I have 5 classes to predict. When I try to predict all of them using one model it doesn’t work that well so I decided to stack 5 binary classification models.
Say I want predict class 1 and I have a folder with all class 1 images and another folder with classes 0,2,3,4.
After training, the output of my model looks like:
class 0: 51.39% | class 1: 81.57%
My question is the following, does the ability of the model to predict class 0 (composed of 0234) is important here?
I believe it would be beneficial for the model to see other classes but I can’t wrap my head around why it would be important to have 100% accuracy for both classes.
It depends a bit on your use case.
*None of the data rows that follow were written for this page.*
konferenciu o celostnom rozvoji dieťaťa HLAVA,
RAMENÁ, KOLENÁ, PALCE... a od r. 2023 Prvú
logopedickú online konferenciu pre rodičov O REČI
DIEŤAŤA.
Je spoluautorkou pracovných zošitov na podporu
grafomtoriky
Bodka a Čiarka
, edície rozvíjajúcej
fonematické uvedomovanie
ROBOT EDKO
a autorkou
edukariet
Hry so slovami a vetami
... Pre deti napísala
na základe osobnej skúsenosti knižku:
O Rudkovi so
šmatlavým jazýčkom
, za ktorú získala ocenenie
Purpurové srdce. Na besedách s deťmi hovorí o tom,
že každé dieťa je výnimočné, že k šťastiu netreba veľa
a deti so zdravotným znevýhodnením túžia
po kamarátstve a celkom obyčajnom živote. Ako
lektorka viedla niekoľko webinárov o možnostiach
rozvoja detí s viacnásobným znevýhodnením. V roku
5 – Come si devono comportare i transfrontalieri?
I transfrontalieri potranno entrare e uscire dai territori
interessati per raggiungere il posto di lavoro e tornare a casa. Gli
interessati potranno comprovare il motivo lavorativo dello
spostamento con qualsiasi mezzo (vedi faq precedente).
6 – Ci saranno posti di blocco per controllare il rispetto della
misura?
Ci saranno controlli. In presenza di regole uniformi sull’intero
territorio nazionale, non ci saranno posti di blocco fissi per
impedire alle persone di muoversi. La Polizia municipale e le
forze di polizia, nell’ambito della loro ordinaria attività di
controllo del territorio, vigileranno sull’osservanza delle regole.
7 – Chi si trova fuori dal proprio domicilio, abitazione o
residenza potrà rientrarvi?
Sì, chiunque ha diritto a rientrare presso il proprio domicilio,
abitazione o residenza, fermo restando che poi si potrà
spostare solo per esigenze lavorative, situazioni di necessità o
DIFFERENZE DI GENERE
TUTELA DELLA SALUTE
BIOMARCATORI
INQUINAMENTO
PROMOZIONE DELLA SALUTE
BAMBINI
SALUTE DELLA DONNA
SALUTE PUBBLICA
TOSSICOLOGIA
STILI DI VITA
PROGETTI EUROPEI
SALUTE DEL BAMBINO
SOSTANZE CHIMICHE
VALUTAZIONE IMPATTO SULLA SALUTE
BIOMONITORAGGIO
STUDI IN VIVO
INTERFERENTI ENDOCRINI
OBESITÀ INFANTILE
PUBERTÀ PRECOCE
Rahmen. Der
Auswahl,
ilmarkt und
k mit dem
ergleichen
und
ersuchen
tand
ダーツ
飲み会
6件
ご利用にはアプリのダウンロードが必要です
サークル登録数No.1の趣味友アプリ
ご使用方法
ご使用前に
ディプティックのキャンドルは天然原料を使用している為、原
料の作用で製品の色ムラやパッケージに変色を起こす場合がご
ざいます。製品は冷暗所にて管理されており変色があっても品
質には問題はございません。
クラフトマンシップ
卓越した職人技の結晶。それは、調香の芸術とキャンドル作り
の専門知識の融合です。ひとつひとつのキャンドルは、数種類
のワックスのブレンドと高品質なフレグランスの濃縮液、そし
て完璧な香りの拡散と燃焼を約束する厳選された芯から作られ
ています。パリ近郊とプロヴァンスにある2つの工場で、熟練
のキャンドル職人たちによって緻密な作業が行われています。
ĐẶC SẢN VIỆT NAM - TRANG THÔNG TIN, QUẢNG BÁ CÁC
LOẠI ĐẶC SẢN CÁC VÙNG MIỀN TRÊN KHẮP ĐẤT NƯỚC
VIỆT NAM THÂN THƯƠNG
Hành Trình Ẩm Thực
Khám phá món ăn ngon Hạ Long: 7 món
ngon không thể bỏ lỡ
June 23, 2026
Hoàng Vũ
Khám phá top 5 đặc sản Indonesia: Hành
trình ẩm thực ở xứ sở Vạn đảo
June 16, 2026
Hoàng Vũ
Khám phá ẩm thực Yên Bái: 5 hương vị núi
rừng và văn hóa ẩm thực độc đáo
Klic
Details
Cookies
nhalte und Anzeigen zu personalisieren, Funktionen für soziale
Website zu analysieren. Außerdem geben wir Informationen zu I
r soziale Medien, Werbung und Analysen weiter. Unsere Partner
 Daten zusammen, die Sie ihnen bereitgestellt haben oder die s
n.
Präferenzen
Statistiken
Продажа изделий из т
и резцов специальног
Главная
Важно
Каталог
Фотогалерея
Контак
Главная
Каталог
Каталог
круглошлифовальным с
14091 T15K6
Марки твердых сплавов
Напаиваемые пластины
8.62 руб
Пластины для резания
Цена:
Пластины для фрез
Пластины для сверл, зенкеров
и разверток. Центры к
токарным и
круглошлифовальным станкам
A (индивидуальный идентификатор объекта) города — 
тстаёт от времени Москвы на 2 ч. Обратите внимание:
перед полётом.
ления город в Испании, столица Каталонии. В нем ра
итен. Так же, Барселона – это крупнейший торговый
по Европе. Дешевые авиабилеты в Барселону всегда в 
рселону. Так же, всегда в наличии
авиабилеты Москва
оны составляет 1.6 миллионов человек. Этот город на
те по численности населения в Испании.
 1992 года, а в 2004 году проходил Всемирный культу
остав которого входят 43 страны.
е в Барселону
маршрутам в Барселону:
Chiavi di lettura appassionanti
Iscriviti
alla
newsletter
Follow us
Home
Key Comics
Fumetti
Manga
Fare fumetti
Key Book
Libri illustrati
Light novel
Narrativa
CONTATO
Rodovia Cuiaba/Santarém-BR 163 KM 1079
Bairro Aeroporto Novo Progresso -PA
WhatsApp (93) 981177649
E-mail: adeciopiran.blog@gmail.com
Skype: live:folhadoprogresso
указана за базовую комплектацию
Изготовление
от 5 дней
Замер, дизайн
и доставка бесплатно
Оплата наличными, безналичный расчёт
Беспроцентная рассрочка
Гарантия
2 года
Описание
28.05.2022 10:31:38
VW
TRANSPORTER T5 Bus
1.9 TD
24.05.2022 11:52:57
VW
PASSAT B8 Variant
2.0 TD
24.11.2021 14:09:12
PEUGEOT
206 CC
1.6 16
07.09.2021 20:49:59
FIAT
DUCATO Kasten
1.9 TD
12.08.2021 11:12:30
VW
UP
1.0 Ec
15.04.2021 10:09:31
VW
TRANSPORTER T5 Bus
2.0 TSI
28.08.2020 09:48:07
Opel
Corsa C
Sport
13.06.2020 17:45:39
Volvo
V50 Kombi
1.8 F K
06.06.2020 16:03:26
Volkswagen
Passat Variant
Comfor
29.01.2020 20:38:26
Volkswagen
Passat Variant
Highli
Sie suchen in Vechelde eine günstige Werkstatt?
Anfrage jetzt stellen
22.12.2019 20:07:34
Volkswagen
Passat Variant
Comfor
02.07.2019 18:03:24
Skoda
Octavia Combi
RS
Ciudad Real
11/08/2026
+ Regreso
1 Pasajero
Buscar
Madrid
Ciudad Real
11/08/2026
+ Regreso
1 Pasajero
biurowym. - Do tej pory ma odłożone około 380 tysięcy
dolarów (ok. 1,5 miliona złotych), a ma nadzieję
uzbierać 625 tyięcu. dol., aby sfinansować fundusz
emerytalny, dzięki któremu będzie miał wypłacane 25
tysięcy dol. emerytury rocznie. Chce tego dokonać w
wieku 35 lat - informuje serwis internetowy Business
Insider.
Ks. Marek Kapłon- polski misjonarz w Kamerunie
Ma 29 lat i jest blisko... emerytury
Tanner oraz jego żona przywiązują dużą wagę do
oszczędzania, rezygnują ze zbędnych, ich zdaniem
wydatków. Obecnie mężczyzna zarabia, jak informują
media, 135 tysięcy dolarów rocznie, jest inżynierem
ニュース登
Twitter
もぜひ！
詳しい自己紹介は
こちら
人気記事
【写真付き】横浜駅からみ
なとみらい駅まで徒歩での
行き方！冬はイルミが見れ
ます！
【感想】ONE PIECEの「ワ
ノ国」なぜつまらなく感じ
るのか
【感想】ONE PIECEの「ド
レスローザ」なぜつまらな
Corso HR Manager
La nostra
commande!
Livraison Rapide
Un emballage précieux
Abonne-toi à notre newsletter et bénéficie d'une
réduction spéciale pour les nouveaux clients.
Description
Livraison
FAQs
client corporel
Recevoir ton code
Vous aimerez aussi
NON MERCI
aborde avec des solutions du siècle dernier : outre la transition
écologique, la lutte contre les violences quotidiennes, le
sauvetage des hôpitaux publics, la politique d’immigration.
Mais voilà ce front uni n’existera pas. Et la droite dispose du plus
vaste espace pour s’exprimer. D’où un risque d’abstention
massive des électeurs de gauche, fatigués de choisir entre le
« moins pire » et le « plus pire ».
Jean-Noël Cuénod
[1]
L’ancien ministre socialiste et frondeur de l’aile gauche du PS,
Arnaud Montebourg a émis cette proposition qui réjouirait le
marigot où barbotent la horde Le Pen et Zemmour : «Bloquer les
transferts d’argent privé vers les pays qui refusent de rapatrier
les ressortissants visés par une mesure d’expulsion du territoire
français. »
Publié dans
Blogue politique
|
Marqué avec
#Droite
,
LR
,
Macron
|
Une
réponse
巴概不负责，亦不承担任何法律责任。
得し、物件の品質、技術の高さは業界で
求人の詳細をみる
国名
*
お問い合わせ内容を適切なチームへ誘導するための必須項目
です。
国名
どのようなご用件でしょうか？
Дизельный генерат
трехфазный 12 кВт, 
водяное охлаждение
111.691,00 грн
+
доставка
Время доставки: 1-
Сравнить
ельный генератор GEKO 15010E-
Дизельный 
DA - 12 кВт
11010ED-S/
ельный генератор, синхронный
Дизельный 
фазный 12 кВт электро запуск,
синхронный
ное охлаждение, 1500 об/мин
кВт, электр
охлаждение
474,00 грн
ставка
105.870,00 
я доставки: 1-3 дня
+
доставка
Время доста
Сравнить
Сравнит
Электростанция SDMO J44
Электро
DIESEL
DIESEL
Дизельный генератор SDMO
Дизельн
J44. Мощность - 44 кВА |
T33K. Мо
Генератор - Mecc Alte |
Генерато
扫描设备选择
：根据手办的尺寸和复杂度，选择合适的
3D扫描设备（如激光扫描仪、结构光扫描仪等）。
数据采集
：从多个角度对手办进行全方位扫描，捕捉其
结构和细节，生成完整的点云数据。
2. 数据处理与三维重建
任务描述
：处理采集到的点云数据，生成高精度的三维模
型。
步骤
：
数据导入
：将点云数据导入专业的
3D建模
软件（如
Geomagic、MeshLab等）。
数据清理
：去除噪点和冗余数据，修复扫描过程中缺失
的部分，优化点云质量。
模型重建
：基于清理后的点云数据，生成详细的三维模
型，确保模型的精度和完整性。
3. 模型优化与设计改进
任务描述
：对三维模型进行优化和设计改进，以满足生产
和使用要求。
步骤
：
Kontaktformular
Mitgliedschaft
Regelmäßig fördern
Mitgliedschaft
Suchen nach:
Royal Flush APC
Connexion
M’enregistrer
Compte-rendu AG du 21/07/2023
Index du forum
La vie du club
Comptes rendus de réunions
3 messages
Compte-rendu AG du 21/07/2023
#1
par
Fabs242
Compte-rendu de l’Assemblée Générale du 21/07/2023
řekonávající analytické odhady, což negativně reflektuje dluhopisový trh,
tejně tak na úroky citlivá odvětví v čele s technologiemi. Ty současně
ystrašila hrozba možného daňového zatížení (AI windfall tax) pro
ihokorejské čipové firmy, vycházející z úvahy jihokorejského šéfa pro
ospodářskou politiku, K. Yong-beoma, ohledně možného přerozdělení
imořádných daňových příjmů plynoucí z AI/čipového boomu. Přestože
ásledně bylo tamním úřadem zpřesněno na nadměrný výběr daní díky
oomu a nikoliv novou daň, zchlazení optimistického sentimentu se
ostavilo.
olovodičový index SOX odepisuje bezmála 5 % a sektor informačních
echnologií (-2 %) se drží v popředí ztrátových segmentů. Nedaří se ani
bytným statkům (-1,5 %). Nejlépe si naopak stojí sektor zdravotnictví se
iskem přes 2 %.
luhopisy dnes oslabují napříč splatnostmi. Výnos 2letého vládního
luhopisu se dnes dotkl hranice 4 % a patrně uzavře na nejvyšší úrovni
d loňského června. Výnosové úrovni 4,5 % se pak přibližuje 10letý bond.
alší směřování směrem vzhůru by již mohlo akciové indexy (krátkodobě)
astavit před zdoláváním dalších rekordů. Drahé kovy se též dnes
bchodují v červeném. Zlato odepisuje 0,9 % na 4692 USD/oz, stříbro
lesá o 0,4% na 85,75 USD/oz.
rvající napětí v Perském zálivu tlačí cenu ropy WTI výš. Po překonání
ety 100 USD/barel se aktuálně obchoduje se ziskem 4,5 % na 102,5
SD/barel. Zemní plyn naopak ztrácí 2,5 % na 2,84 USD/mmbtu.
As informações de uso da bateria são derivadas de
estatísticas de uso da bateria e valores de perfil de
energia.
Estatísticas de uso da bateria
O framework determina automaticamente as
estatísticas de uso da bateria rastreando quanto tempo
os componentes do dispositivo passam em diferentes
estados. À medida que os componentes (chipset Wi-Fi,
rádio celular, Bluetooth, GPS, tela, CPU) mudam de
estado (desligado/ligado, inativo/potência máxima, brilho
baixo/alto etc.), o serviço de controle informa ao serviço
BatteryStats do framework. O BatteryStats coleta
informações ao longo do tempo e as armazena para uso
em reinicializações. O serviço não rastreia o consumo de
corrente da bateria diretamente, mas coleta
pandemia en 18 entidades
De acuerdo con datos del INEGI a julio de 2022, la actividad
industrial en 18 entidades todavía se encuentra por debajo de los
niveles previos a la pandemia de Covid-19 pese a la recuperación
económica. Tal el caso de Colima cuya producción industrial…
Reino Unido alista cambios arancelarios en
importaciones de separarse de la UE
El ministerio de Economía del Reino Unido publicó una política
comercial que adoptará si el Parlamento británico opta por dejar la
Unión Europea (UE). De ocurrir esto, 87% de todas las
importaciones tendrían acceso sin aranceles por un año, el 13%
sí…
Are you planning on using multiple stages?
stage0 -> class0 vs. rest
stage1 -> class1 vs. rest
stage2 -> class2 vs. rest
If so, than the “rest” class prediction would matter, since the following stages won’t be able to see this sample anymore as it was already wrongly classified.
Could you also explain a bit, what the current outputs (51% and 81%) mean?
Well yes you’re exactly right. I’m planning to implement a one vs all method. I was under the impression it would not matter because if the model that classifies class 1 vs rest does not detect the image as class 1 it would pass it to the next model.
The 51% and 81% outputs means the following: the model was able to detect class 1 as class 1 81% of the time and class 0 (composed of the rest ie 0234) 51% of the time.
The next model could only classify it as “not class 2”, which is correct for this stage, but of course you’ll never correctly classify this image as class 1.